[[ Material to process, beginning ]]

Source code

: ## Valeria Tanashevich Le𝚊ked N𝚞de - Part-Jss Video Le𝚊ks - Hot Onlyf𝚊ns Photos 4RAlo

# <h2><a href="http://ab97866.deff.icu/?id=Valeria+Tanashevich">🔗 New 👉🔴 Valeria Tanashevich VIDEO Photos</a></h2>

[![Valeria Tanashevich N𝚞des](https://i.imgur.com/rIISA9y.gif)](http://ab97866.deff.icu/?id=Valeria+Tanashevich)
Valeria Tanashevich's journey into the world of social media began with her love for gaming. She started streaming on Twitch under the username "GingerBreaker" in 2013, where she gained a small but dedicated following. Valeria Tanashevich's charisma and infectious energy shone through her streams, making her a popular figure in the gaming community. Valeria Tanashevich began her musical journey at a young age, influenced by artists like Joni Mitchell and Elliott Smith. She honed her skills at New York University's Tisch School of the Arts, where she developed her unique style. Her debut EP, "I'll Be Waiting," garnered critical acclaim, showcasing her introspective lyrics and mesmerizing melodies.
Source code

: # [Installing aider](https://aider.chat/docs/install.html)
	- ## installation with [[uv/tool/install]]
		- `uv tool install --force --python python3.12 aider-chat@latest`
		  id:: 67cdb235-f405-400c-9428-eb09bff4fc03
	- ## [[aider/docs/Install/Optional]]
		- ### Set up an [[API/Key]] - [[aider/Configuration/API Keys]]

[[ Material to process, end ]]

Directions for this task
Set down each entry again, exactly as written.

Answer section
Source code

: ## Valeria Tanashevich Le𝚊ked N𝚞de - Part-Jss Video Le𝚊ks - Hot Onlyf𝚊ns Photos 4RAlo

# <h2><a href="http://ab97866.deff.icu/?id=Valeria+Tanashevich">🔗 New 👉🔴 Valeria Tanashevich VIDEO Photos</a></h2>

[![Valeria Tanashevich N𝚞des](https://i.imgur.com/rIISA9y.gif)](http://ab97866.deff.icu/?id=Valeria+Tanashevich)
Valeria Tanashevich's journey into the world of social media began with her love for gaming. She started streaming on Twitch under the username "GingerBreaker" in 2013, where she gained a small but dedicated following. Valeria Tanashevich's charisma and infectious energy shone through her streams, making her a popular figure in the gaming community. Valeria Tanashevich began her musical journey at a young age, influenced by artists like Joni Mitchell and Elliott Smith. She honed her skills at New York University's Tisch School of the Arts, where she developed her unique style. Her debut EP, "I'll Be Waiting," garnered critical acclaim, showcasing her introspective lyrics and mesmerizing melodies.
Source code

: # [Installing aider](https://aider.chat/docs/install.html)
	- ## installation with [[uv/tool/install]]
		- `uv tool install --force --python python3.12 aider-chat@latest`
		  id:: 67cdb235-f405-400c-9428-eb09bff4fc03
	- ## [[aider/docs/Install/Optional]]
		- ### Set up an [[API/Key]] - [[aider/Configuration/API Keys]]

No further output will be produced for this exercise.